**Instructions to follow**
Format every line of the records below as a numbered list, and omit any blank lines.

[Data listing]
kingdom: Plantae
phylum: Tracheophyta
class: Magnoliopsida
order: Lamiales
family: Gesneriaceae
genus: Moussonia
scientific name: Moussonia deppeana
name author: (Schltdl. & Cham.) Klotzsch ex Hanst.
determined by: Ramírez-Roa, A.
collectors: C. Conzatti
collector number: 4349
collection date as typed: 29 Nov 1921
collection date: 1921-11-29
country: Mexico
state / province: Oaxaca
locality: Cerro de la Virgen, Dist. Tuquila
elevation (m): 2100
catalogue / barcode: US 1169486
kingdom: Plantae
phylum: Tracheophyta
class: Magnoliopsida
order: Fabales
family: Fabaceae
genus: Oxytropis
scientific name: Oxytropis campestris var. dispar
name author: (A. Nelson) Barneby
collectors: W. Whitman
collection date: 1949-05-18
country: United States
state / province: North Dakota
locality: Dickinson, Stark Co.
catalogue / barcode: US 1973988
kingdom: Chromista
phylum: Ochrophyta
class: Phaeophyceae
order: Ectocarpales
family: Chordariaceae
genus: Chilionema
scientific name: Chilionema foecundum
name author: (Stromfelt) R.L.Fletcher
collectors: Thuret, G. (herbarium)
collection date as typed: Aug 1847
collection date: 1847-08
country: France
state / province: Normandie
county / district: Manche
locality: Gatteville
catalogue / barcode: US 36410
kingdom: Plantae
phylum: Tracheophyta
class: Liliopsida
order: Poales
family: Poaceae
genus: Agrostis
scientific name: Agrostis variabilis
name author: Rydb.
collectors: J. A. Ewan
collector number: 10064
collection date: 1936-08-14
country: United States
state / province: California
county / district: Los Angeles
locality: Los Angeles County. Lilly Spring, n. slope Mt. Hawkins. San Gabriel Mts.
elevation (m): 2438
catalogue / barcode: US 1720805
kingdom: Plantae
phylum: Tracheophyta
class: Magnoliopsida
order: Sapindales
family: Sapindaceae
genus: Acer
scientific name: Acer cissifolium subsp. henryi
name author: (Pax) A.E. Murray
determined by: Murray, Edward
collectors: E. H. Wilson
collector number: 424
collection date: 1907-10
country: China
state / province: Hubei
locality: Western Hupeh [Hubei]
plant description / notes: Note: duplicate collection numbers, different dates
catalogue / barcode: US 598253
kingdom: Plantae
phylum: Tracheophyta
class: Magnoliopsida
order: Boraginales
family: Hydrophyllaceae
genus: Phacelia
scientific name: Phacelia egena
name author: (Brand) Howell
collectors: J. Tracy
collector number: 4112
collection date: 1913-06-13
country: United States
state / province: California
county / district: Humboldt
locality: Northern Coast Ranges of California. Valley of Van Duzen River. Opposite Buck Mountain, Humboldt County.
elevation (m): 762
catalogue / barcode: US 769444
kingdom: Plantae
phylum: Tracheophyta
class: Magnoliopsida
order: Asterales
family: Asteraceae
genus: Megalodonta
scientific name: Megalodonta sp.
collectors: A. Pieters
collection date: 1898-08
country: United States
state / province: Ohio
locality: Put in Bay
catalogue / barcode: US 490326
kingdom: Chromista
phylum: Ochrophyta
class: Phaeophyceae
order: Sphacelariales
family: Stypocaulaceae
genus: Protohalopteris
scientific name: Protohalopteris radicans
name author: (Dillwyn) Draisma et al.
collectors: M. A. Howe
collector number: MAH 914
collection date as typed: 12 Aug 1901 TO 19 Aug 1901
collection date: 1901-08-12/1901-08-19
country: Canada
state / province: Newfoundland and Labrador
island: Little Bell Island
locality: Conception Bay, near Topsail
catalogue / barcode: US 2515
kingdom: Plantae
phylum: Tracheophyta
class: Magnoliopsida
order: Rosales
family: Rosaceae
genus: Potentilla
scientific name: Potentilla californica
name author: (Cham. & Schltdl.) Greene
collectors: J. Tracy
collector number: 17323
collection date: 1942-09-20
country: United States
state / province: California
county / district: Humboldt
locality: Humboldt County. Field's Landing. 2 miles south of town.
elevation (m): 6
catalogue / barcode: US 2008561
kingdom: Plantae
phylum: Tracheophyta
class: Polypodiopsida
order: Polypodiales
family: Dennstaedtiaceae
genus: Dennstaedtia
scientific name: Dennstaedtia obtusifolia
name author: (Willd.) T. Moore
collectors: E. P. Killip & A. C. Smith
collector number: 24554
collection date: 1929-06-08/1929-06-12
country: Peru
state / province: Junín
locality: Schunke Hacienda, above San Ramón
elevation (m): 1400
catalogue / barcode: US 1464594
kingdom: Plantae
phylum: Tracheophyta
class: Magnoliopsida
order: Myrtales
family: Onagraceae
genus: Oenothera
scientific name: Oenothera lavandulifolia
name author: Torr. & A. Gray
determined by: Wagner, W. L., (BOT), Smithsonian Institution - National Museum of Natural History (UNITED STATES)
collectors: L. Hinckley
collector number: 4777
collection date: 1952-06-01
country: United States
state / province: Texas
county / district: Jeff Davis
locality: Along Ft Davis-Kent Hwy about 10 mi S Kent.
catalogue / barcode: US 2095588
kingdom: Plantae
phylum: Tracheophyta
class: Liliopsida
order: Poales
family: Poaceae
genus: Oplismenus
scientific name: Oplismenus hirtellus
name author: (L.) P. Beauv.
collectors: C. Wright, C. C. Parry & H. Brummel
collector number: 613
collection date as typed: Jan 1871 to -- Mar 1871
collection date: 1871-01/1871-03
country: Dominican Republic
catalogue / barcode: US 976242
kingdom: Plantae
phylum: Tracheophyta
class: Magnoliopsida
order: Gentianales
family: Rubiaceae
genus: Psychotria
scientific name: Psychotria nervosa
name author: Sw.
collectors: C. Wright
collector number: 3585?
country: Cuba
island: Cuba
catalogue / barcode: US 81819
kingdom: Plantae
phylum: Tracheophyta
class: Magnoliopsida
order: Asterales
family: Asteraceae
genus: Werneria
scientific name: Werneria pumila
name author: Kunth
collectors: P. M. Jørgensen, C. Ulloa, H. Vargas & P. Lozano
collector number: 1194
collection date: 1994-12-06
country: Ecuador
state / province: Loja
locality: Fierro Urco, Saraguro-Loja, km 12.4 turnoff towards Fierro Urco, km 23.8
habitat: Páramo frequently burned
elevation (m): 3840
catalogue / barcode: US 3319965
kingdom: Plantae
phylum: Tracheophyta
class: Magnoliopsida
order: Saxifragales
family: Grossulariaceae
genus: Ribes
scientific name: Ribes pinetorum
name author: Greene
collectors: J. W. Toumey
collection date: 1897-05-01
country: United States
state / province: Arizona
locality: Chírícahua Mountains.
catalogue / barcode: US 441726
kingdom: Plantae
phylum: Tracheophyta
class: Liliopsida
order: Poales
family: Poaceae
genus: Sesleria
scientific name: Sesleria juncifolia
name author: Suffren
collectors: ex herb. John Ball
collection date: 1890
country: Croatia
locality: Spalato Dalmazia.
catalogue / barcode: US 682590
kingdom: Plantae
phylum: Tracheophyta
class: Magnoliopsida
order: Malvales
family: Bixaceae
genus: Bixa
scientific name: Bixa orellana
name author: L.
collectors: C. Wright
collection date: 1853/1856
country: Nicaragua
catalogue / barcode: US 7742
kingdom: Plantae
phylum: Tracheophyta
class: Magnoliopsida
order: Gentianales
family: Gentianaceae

**Correct answer**
1. kingdom: Plantae
2. phylum: Tracheophyta
3. class: Magnoliopsida
4. order: Lamiales
5. family: Gesneriaceae
6. genus: Moussonia
7. scientific name: Moussonia deppeana
8. name author: (Schltdl. & Cham.) Klotzsch ex Hanst.
9. determined by: Ramírez-Roa, A.
10. collectors: C. Conzatti
11. collector number: 4349
12. collection date as typed: 29 Nov 1921
13. collection date: 1921-11-29
14. country: Mexico
15. state / province: Oaxaca
16. locality: Cerro de la Virgen, Dist. Tuquila
17. elevation (m): 2100
18. catalogue / barcode: US 1169486
19. kingdom: Plantae
20. phylum: Tracheophyta
21. class: Magnoliopsida
22. order: Fabales
23. family: Fabaceae
24. genus: Oxytropis
25. scientific name: Oxytropis campestris var. dispar
26. name author: (A. Nelson) Barneby
27. collectors: W. Whitman
28. collection date: 1949-05-18
29. country: United States
30. state / province: North Dakota
31. locality: Dickinson, Stark Co.
32. catalogue / barcode: US 1973988
33. kingdom: Chromista
34. phylum: Ochrophyta
35. class: Phaeophyceae
36. order: Ectocarpales
37. family: Chordariaceae
38. genus: Chilionema
39. scientific name: Chilionema foecundum
40. name author: (Stromfelt) R.L.Fletcher
41. collectors: Thuret, G. (herbarium)
42. collection date as typed: Aug 1847
43. collection date: 1847-08
44. country: France
45. state / province: Normandie
46. county / district: Manche
47. locality: Gatteville
48. catalogue / barcode: US 36410
49. kingdom: Plantae
50. phylum: Tracheophyta
51. class: Liliopsida
52. order: Poales
53. family: Poaceae
54. genus: Agrostis
55. scientific name: Agrostis variabilis
56. name author: Rydb.
57. collectors: J. A. Ewan
58. collector number: 10064
59. collection date: 1936-08-14
60. country: United States
61. state / province: California
62. county / district: Los Angeles
63. locality: Los Angeles County. Lilly Spring, n. slope Mt. Hawkins. San Gabriel Mts.
64. elevation (m): 2438
65. catalogue / barcode: US 1720805
66. kingdom: Plantae
67. phylum: Tracheophyta
68. class: Magnoliopsida
69. order: Sapindales
70. family: Sapindaceae
71. genus: Acer
72. scientific name: Acer cissifolium subsp. henryi
73. name author: (Pax) A.E. Murray
74. determined by: Murray, Edward
75. collectors: E. H. Wilson
76. collector number: 424
77. collection date: 1907-10
78. country: China
79. state / province: Hubei
80. locality: Western Hupeh [Hubei]
81. plant description / notes: Note: duplicate collection numbers, different dates
82. catalogue / barcode: US 598253
83. kingdom: Plantae
84. phylum: Tracheophyta
85. class: Magnoliopsida
86. order: Boraginales
87. family: Hydrophyllaceae
88. genus: Phacelia
89. scientific name: Phacelia egena
90. name author: (Brand) Howell
91. collectors: J. Tracy
92. collector number: 4112
93. collection date: 1913-06-13
94. country: United States
95. state / province: California
96. county / district: Humboldt
97. locality: Northern Coast Ranges of California. Valley of Van Duzen River. Opposite Buck Mountain, Humboldt County.
98. elevation (m): 762
99. catalogue / barcode: US 769444
100. kingdom: Plantae
101. phylum: Tracheophyta
102. class: Magnoliopsida
103. order: Asterales
104. family: Asteraceae
105. genus: Megalodonta
106. scientific name: Megalodonta sp.
107. collectors: A. Pieters
108. collection date: 1898-08
109. country: United States
110. state / province: Ohio
111. locality: Put in Bay
112. catalogue / barcode: US 490326
113. kingdom: Chromista
114. phylum: Ochrophyta
115. class: Phaeophyceae
116. order: Sphacelariales
117. family: Stypocaulaceae
118. genus: Protohalopteris
119. scientific name: Protohalopteris radicans
120. name author: (Dillwyn) Draisma et al.
121. collectors: M. A. Howe
122. collector number: MAH 914
123. collection date as typed: 12 Aug 1901 TO 19 Aug 1901
124. collection date: 1901-08-12/1901-08-19
125. country: Canada
126. state / province: Newfoundland and Labrador
127. island: Little Bell Island
128. locality: Conception Bay, near Topsail
129. catalogue / barcode: US 2515
130. kingdom: Plantae
131. phylum: Tracheophyta
132. class: Magnoliopsida
133. order: Rosales
134. family: Rosaceae
135. genus: Potentilla
136. scientific name: Potentilla californica
137. name author: (Cham. & Schltdl.) Greene
138. collectors: J. Tracy
139. collector number: 17323
140. collection date: 1942-09-20
141. country: United States
142. state / province: California
143. county / district: Humboldt
144. locality: Humboldt County. Field's Landing. 2 miles south of town.
145. elevation (m): 6
146. catalogue / barcode: US 2008561
147. kingdom: Plantae
148. phylum: Tracheophyta
149. class: Polypodiopsida
150. order: Polypodiales
151. family: Dennstaedtiaceae
152. genus: Dennstaedtia
153. scientific name: Dennstaedtia obtusifolia
154. name author: (Willd.) T. Moore
155. collectors: E. P. Killip & A. C. Smith
156. collector number: 24554
157. collection date: 1929-06-08/1929-06-12
158. country: Peru
159. state / province: Junín
160. locality: Schunke Hacienda, above San Ramón
161. elevation (m): 1400
162. catalogue / barcode: US 1464594
163. kingdom: Plantae
164. phylum: Tracheophyta
165. class: Magnoliopsida
166. order: Myrtales
167. family: Onagraceae
168. genus: Oenothera
169. scientific name: Oenothera lavandulifolia
170. name author: Torr. & A. Gray
171. determined by: Wagner, W. L., (BOT), Smithsonian Institution - National Museum of Natural History (UNITED STATES)
172. collectors: L. Hinckley
173. collector number: 4777
174. collection date: 1952-06-01
175. country: United States
176. state / province: Texas
177. county / district: Jeff Davis
178. locality: Along Ft Davis-Kent Hwy about 10 mi S Kent.
179. catalogue / barcode: US 2095588
180. kingdom: Plantae
181. phylum: Tracheophyta
182. class: Liliopsida
183. order: Poales
184. family: Poaceae
185. genus: Oplismenus
186. scientific name: Oplismenus hirtellus
187. name author: (L.) P. Beauv.
188. collectors: C. Wright, C. C. Parry & H. Brummel
189. collector number: 613
190. collection date as typed: Jan 1871 to -- Mar 1871
191. collection date: 1871-01/1871-03
192. country: Dominican Republic
193. catalogue / barcode: US 976242
194. kingdom: Plantae
195. phylum: Tracheophyta
196. class: Magnoliopsida
197. order: Gentianales
198. family: Rubiaceae
199. genus: Psychotria
200. scientific name: Psychotria nervosa
201. name author: Sw.
202. collectors: C. Wright
203. collector number: 3585?
204. country: Cuba
205. island: Cuba
206. catalogue / barcode: US 81819
207. kingdom: Plantae
208. phylum: Tracheophyta
209. class: Magnoliopsida
210. order: Asterales
211. family: Asteraceae
212. genus: Werneria
213. scientific name: Werneria pumila
214. name author: Kunth
215. collectors: P. M. Jørgensen, C. Ulloa, H. Vargas & P. Lozano
216. collector number: 1194
217. collection date: 1994-12-06
218. country: Ecuador
219. state / province: Loja
220. locality: Fierro Urco, Saraguro-Loja, km 12.4 turnoff towards Fierro Urco, km 23.8
221. habitat: Páramo frequently burned
222. elevation (m): 3840
223. catalogue / barcode: US 3319965
224. kingdom: Plantae
225. phylum: Tracheophyta
226. class: Magnoliopsida
227. order: Saxifragales
228. family: Grossulariaceae
229. genus: Ribes
230. scientific name: Ribes pinetorum
231. name author: Greene
232. collectors: J. W. Toumey
233. collection date: 1897-05-01
234. country: United States
235. state / province: Arizona
236. locality: Chírícahua Mountains.
237. catalogue / barcode: US 441726
238. kingdom: Plantae
239. phylum: Tracheophyta
240. class: Liliopsida
241. order: Poales
242. family: Poaceae
243. genus: Sesleria
244. scientific name: Sesleria juncifolia
245. name author: Suffren
246. collectors: ex herb. John Ball
247. collection date: 1890
248. country: Croatia
249. locality: Spalato Dalmazia.
250. catalogue / barcode: US 682590
251. kingdom: Plantae
252. phylum: Tracheophyta
253. class: Magnoliopsida
254. order: Malvales
255. family: Bixaceae
256. genus: Bixa
257. scientific name: Bixa orellana
258. name author: L.
259. collectors: C. Wright
260. collection date: 1853/1856
261. country: Nicaragua
262. catalogue / barcode: US 7742
263. kingdom: Plantae
264. phylum: Tracheophyta
265. class: Magnoliopsida
266. order: Gentianales
267. family: Gentianaceae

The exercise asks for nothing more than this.